> **WHAT TO PRODUCE**: With the pictures omitted, print exactly the lines below, from the one containing "tisíc aktivních satelitů" through the one containing "kľúčových slov", and nothing else.

> **MATERIAL SUPPLIED**:
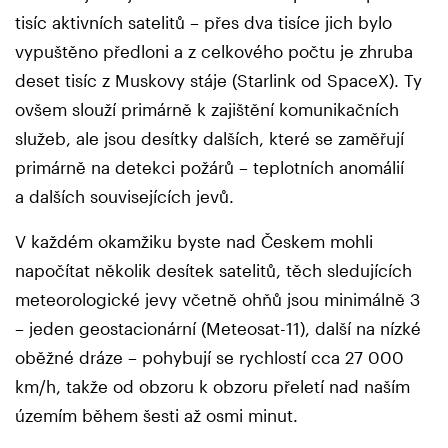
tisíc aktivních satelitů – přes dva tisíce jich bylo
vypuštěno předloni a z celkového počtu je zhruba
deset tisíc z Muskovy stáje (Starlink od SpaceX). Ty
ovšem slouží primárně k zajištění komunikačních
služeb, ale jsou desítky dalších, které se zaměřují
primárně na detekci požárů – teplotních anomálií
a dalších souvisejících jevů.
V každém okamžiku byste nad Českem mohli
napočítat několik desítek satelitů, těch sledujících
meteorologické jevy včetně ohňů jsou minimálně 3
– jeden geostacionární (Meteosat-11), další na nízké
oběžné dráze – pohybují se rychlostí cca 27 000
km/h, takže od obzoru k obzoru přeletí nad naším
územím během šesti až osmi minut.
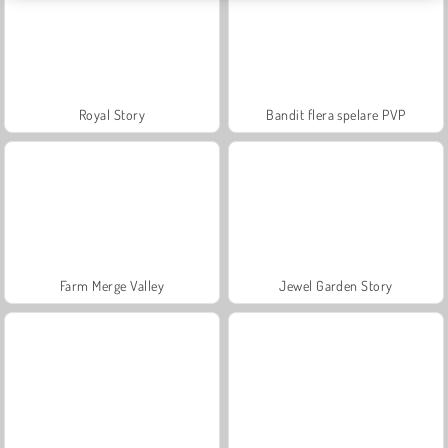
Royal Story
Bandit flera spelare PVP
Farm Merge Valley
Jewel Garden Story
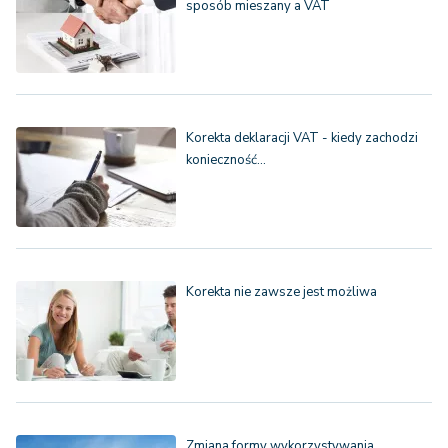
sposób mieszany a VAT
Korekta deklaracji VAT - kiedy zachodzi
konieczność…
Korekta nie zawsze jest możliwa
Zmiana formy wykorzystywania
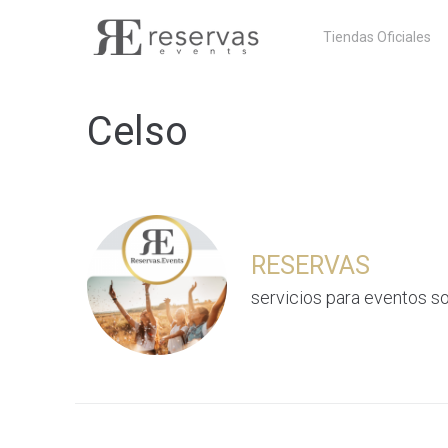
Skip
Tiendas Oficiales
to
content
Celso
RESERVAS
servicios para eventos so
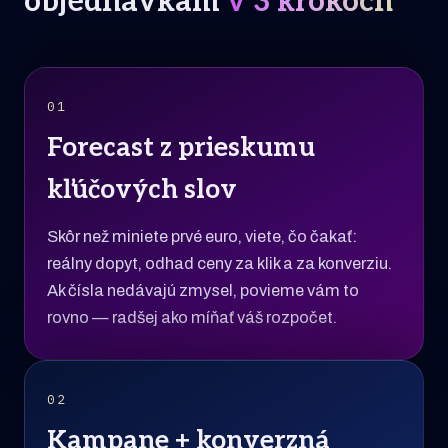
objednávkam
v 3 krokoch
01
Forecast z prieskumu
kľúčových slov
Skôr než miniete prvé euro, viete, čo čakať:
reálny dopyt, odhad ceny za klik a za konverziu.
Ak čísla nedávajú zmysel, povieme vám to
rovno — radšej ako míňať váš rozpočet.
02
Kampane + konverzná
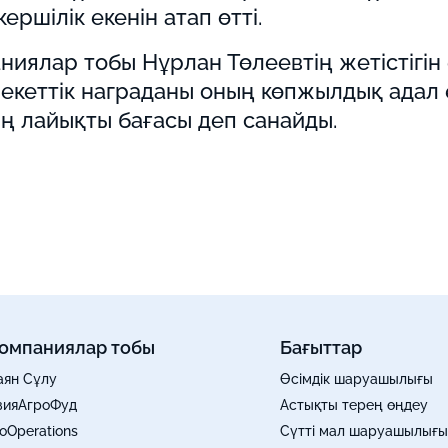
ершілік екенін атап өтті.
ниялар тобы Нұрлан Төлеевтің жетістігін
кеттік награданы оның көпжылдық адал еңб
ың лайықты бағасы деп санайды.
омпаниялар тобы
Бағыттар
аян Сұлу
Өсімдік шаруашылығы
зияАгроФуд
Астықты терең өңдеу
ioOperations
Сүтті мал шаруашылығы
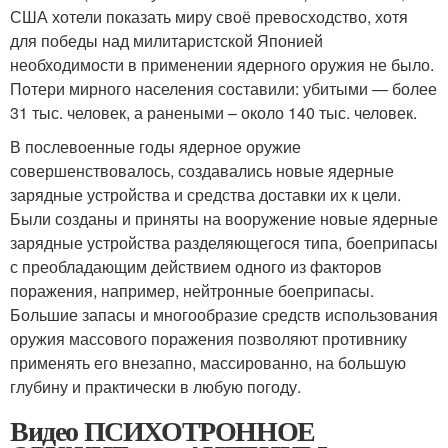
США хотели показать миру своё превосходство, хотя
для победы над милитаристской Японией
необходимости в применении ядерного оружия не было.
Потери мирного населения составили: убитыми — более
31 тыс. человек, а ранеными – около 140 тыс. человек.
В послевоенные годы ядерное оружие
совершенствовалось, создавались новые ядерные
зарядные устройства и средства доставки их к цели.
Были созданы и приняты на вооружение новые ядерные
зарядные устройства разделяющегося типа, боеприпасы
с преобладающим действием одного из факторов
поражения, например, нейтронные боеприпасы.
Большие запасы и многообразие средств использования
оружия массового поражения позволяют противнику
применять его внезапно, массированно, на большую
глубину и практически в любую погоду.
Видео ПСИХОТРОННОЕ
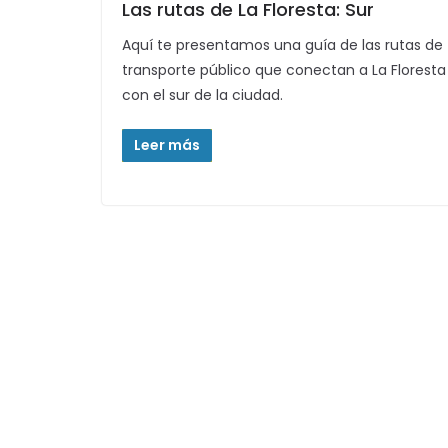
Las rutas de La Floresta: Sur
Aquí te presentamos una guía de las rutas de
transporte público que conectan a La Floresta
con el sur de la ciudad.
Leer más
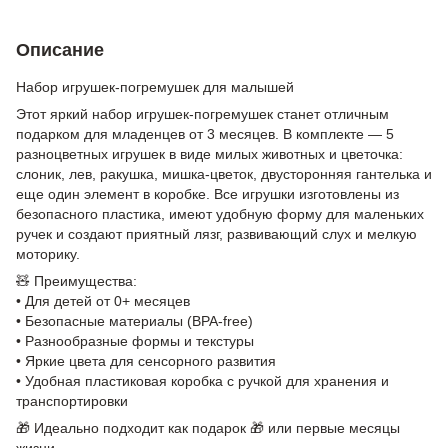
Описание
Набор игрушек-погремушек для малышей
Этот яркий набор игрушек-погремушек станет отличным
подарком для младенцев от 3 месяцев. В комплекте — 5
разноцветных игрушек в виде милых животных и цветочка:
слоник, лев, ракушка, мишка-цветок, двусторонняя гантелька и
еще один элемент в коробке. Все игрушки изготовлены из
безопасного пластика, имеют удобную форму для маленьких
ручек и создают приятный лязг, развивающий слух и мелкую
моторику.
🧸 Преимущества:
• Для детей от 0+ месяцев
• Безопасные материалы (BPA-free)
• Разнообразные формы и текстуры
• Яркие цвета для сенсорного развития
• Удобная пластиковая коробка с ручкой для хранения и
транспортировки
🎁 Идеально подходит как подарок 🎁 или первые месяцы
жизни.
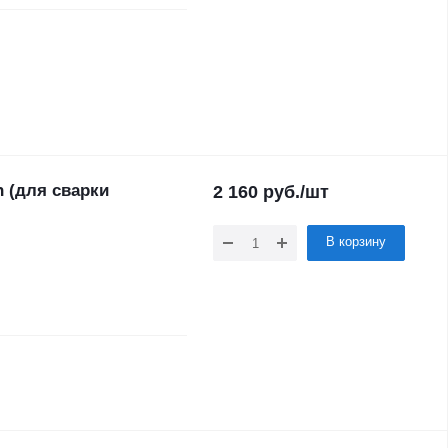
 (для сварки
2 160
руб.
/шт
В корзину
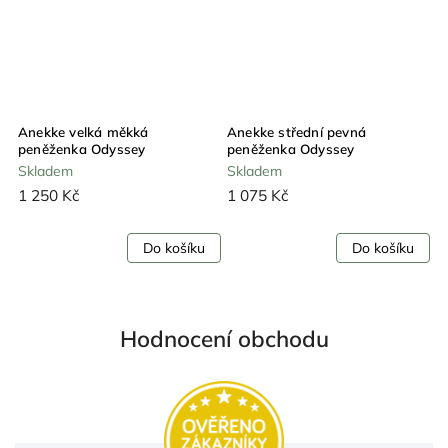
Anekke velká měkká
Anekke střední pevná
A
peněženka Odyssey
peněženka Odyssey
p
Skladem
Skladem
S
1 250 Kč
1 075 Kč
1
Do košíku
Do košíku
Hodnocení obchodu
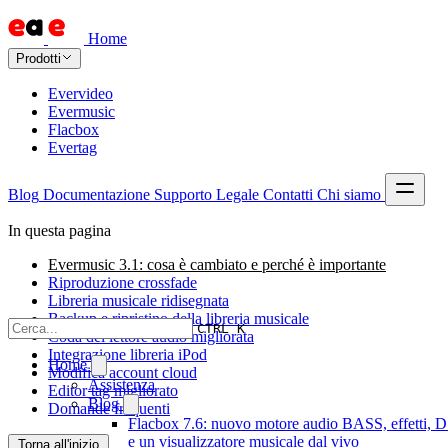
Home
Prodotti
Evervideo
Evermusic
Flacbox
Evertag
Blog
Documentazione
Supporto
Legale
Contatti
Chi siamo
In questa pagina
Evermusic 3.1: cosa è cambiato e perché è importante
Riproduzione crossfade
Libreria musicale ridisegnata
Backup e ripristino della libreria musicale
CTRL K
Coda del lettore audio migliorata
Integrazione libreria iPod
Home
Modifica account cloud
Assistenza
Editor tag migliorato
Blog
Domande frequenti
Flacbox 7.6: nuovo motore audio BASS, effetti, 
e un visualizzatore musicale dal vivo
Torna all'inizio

---

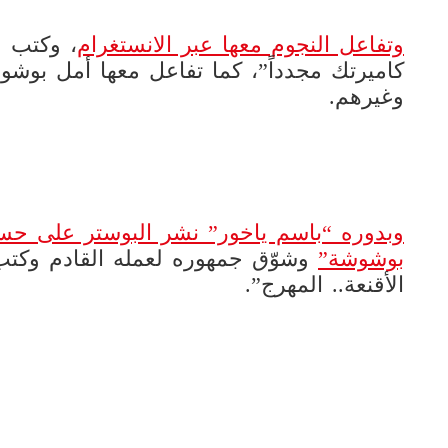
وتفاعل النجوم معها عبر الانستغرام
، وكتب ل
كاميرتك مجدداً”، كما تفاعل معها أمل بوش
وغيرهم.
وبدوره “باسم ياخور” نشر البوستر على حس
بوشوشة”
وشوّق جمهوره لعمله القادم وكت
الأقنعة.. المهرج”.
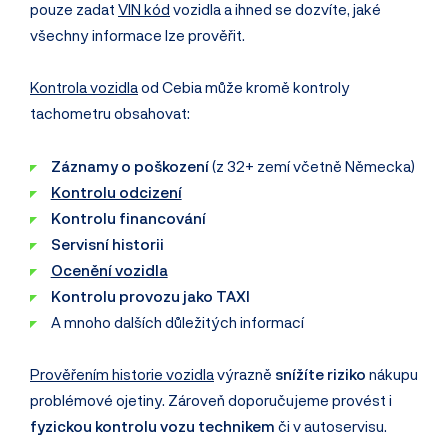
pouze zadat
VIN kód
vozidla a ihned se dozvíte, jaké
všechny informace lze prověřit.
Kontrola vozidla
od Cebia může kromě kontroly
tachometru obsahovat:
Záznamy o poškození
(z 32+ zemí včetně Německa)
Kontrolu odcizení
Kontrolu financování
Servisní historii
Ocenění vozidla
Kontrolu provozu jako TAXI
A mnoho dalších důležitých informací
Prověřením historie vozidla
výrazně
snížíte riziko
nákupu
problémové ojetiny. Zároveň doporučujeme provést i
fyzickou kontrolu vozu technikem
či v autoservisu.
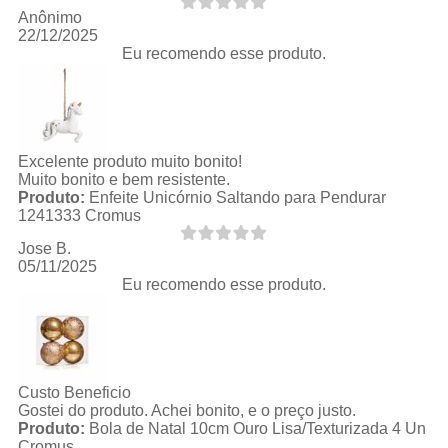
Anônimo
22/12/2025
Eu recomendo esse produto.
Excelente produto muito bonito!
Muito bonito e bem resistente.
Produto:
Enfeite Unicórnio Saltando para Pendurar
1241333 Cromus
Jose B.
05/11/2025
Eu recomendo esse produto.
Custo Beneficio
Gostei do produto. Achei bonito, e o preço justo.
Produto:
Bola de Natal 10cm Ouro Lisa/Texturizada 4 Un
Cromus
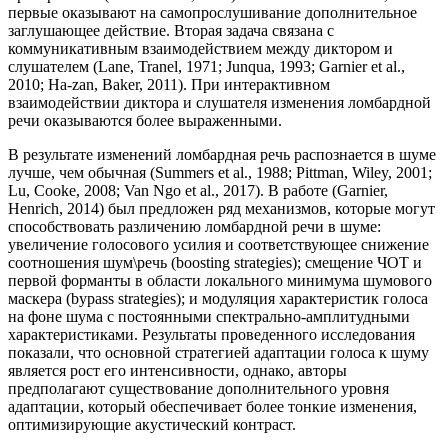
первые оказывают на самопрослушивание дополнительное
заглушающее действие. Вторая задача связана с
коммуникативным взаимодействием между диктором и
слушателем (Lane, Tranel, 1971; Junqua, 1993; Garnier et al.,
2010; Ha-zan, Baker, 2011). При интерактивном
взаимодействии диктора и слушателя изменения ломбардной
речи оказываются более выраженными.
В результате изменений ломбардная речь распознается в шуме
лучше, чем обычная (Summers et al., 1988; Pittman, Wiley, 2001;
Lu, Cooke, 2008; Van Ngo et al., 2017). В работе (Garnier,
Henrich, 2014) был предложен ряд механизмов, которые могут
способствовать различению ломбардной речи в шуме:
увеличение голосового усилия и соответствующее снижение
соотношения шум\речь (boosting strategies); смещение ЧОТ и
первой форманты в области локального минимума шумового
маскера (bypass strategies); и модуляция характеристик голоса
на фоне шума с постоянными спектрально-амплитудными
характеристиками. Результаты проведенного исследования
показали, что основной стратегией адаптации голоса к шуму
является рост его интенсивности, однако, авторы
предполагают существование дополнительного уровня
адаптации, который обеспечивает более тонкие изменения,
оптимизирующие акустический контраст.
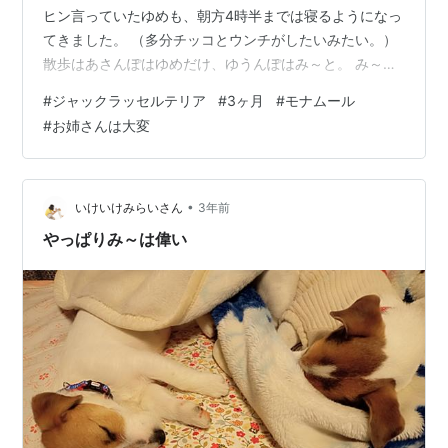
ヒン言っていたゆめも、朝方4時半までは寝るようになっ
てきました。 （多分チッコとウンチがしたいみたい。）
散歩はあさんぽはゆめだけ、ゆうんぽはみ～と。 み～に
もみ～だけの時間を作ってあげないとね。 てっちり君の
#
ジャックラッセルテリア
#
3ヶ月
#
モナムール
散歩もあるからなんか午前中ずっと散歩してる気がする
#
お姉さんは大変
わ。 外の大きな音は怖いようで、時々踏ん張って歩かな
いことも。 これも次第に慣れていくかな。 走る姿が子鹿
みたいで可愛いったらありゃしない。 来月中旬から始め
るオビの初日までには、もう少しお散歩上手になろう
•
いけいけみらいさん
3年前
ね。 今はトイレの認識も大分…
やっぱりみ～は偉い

...

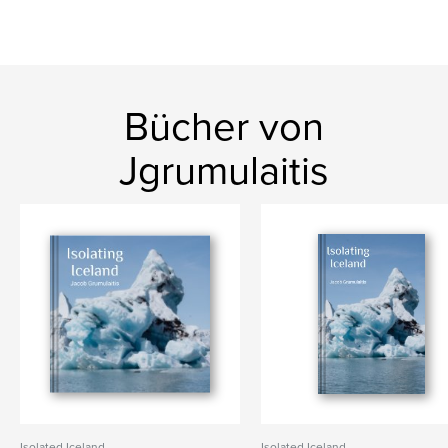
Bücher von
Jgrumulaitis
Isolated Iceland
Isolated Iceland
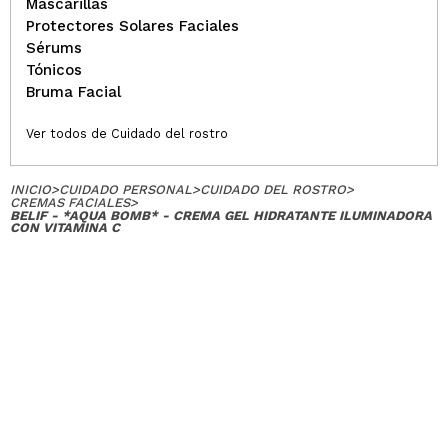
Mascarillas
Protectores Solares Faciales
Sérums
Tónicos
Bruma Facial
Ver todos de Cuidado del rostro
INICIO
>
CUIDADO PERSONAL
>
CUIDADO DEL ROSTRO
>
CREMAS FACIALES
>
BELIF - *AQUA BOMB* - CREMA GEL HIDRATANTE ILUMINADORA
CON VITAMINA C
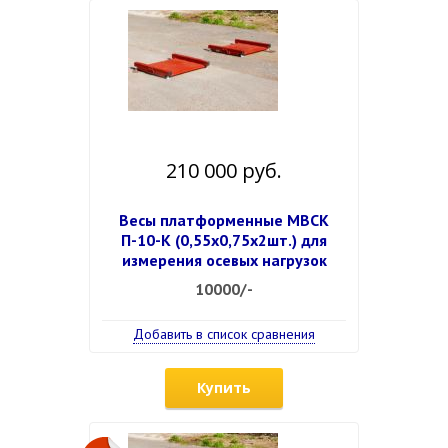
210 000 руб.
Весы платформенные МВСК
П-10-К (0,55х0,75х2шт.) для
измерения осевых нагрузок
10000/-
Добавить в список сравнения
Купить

> **TASK RESPONSE**:
tisíc aktivních satelitů – přes dva tisíce jich bylo
vypuštěno předloni a z celkového počtu je zhruba
deset tisíc z Muskovy stáje (Starlink od SpaceX). Ty
ovšem slouží primárně k zajištění komunikačních
služeb, ale jsou desítky dalších, které se zaměřují
primárně na detekci požárů – teplotních anomálií
a dalších souvisejících jevů.
V každém okamžiku byste nad Českem mohli
napočítat několik desítek satelitů, těch sledujících
meteorologické jevy včetně ohňů jsou minimálně 3
– jeden geostacionární (Meteosat-11), další na nízké
oběžné dráze – pohybují se rychlostí cca 27 000
km/h, takže od obzoru k obzoru přeletí nad naším
územím během šesti až osmi minut.
Royal Story
Bandit flera spelare PVP
Farm Merge Valley
Jewel Garden Story
sposób mieszany a VAT
Korekta deklaracji VAT - kiedy zachodzi
konieczność…
Korekta nie zawsze jest możliwa
Zmiana formy wykorzystywania
Skip
Tiendas Oficiales
to
content
Celso
RESERVAS
servicios para eventos so
objednávkam
v 3 krokoch
01
Forecast z prieskumu
kľúčových slov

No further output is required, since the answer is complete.